* Problem:
From the page text on scarless skin closure below, copy word for word the part that opens with the words containing "The blood supply" and closes with "Single Straight Line Closure.".

* Page text:
*** Block opens ***

The blood supply of the Naso-Labial Flap is from the Facial Artery. During the time of harvest, this artery must be included  within the flap, otherwise there will be flap necrosis (skin becomes black due to no blood supply).

Achieving Almost a Scarless Healing with a Z-Incision for Open Rhinoplasty. A 'Z' Makes it Easy to Incise and to Close Later on, with Good Healing.

We also apply our technique of scarless skin closure to large defects. See here, our technique of closing a scalp (head) defect and also the harvesting of a Latissimus Dorsi Flap to Reconstruct a Neck Defect & the closure of the donor site defect. We prefer a straight line closure.

Scalp Alopecia (Defect) Using a Single Straight Line Closure.

Estimating the tension of skin closure.

Design (Drawing over scar to be excised) & trimming of surrounding hair.

The defect after excision of scar.

Undermining, to reduce tension of skin closure.

Skin edge approximation, to check if undermining is enough (reduced tension).

The defect is closed using a one-layered Nylon, running/continuous  suturing, locked (a knot is tied) at 4 intervals only.

One week after removal of stitches. Take note of the tiny linear scar.

The Harvesting of a Latissimus Dorsi Flap to Cover Defect of the Neck, followed by the closure of a very large donor site defect, using our fine technique. Marking out of the maximum size of skin that can be harvested.

Skin undermining to release/minimize tension.

A very large donor site defect, after complete flap elevation, that needs to be closed.

Partial Donor Site Closure before application of flap, to reconstruct a neck defect.

Appearance of donor site scar after 1 week.

This is the First Case of Latissimus Dorsi (LD) Flap Reconstruction Done in PNG by a Local Surgeon, Using a High Level of Scarless Skin Closure Technique. 

Despite that, there was No Water Running in the Operation Theatre Taps for Scrubbing (Washing Hands). Rain Water Fetched in a Plastic Container the Previous Day & Ordinary Laundry Bar Soap, was provided instead, for Scrubbing (Washing Hands). Despite that, the Surgery Went Well and Its Post-Operative Outcome was Superb.

Before Reconstruction of the Neck Defect (Scar Contracture, which was excised totally) using the above harvested Latissimus Dorsi Flap.

After Reconstruction (covering of the excised scar tissue defect, using the latissimus dorsi flap).

Other Methods for Obscuring Scars:

1. Blending Incision/Suture Lines into Natural Crease & Wrinkle Lines

2. Putting Incision/Suture Lines in Non-Visible Areas
Hiding the Scar Within the Naso-labial Natural Crease Line.

*** Block closes ***

* Available data:
*** Block opens ***

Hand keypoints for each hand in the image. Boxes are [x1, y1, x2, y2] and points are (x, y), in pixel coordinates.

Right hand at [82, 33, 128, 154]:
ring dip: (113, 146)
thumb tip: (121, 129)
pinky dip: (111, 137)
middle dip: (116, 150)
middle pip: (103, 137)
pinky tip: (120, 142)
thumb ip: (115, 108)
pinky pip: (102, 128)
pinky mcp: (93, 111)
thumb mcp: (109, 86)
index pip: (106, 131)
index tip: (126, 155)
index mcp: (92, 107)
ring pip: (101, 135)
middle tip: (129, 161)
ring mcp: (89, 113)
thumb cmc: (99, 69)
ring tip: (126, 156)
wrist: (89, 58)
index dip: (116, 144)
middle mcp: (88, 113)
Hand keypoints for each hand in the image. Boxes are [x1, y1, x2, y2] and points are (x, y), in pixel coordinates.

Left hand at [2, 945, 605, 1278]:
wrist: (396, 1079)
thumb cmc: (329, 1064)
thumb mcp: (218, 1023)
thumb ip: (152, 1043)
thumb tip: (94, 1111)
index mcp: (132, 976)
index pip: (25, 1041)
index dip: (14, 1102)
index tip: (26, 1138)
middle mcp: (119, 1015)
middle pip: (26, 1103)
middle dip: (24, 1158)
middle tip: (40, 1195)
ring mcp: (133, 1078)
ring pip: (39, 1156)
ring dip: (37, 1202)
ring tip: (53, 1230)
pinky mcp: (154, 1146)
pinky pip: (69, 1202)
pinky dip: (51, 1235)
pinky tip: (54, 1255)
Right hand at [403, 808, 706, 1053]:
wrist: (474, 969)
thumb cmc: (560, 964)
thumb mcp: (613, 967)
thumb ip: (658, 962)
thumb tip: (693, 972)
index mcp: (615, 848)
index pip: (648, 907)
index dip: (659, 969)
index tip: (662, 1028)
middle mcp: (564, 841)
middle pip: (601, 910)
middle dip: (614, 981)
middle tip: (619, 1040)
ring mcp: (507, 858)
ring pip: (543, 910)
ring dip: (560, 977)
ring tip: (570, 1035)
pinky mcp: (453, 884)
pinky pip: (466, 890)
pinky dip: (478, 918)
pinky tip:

*** Block closes ***

* Exercise answer:
The blood supply of the Naso-Labial Flap is from the Facial Artery. During the time of harvest, this artery must be included  within the flap, otherwise there will be flap necrosis (skin becomes black due to no blood supply).

Achieving Almost a Scarless Healing with a Z-Incision for Open Rhinoplasty. A 'Z' Makes it Easy to Incise and to Close Later on, with Good Healing.

We also apply our technique of scarless skin closure to large defects. See here, our technique of closing a scalp (head) defect and also the harvesting of a Latissimus Dorsi Flap to Reconstruct a Neck Defect & the closure of the donor site defect. We prefer a straight line closure.

Scalp Alopecia (Defect) Using a Single Straight Line Closure.